Pemerintah kolonial juga mendukung pertumbuhan pers yang dapat memajukan penduduk pribumi.
Pada masa ini setiap orang bebas menerbitkan media cetak. Surat izin bahkan dapat diurus belakangan, selambat-lambatnya 24 jam setelah terbit. Pemerintah juga memosisikan sebagai lembaga pengawas bukan lembaga sensor. Untuk mengawasi pers, gubernur jenderal memberikan penerangan dan memberikan subsidi modal.
Kedua, periode 1913-1918. Masa ini adalah saat-saatnya tumbuh transparansi dan pers bebas. Penduduk pribumi benar-benar mendapatkan lebih banyak kesempatan untuk mengekspresikan diri yang berpengaruh pada bidang politik. Apalagi setelah terbentuknya Volksraad (Dewan Rakyat), koran-koran sangat bebas memuat perdebatan-perdebatan para politisi.
Ketiga, periode 1918-1927.
Sebaliknya, periode ini adalah awal-awal kemunduran bagi pers pribumi. Penguasa kolonial banyak membatasi pers, khususnya pers radikal seiring dengan bangkitnya nasionalisme penduduk pribumi yang diwujudkan dengan berdirinya organisasi-organisasi kemasyarakatan dan politik yang radikal pula.
Puncaknya adalah pemberontakan Partai Komunis Indonesia di sejumlah daerah yang berhasil ditumpas tentara kolonial.

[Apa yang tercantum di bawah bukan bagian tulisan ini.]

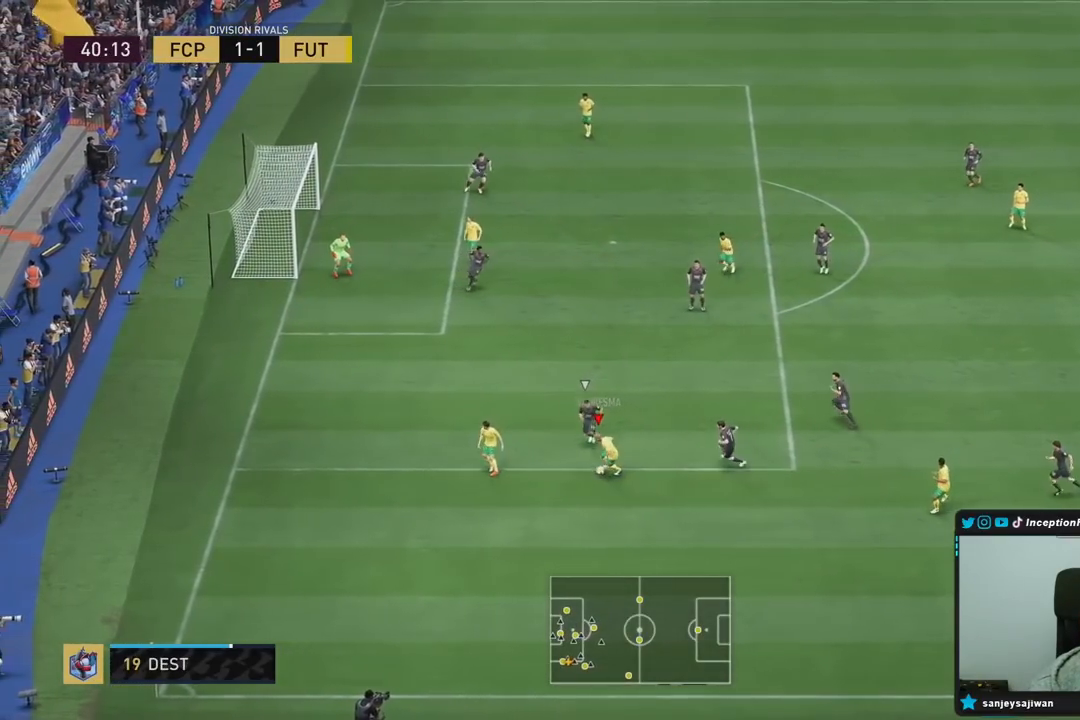
{"buttons": [], "left_stick": "down-right", "right_stick": "center", "events": [[283, "left_stick", "center"], [367, "left_stick", "down-right"]]}
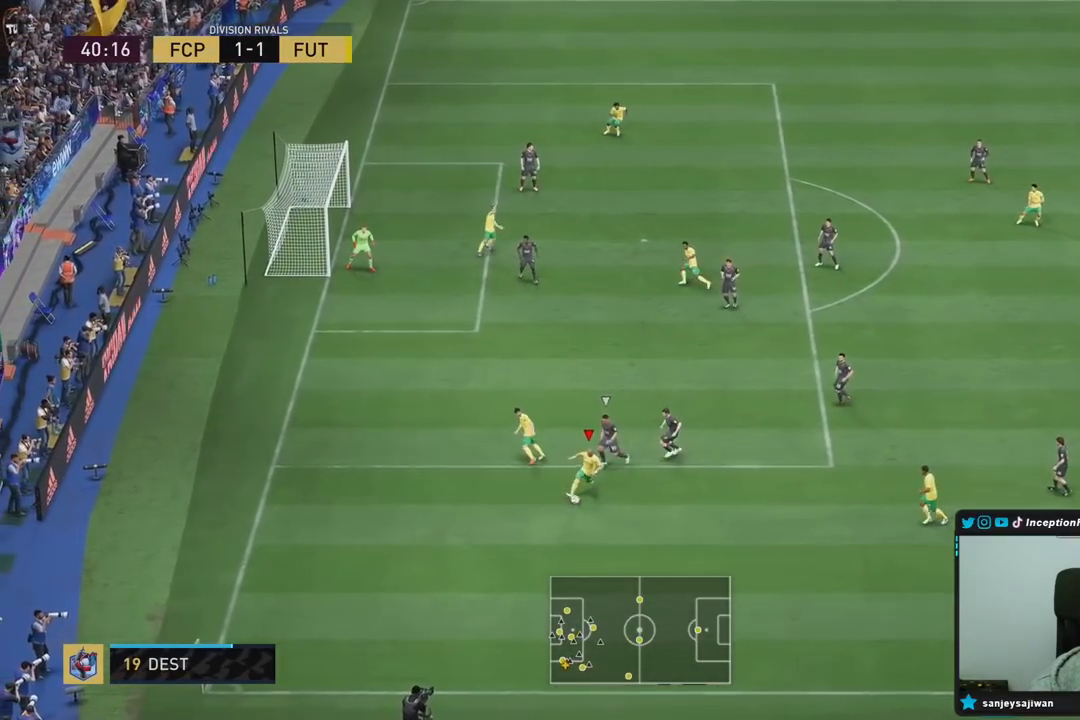
{"buttons": [], "left_stick": "left", "right_stick": "center", "events": [[250, "left_stick", "center"], [267, "right_stick", "down-right"], [317, "right_stick", "center"], [483, "left_stick", "left"]]}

Pada periode ini pemerintah kolonial mulai memberlakukan KUHP. Di dalamnya terdapat ranjau-ranjau hukum pidana pers. Yang paling seram adalah Pasal 154-157 tentang delik penyebaran kebencian (haatzaai artikelen), serta pasal 207-208 tentang delik terhadap kekuasaan negara.
Satu tahun kemudian, puluhan wartawan dijebloskan ke penjara karena menulis berita yang tak sesuai dengan selera penguasa.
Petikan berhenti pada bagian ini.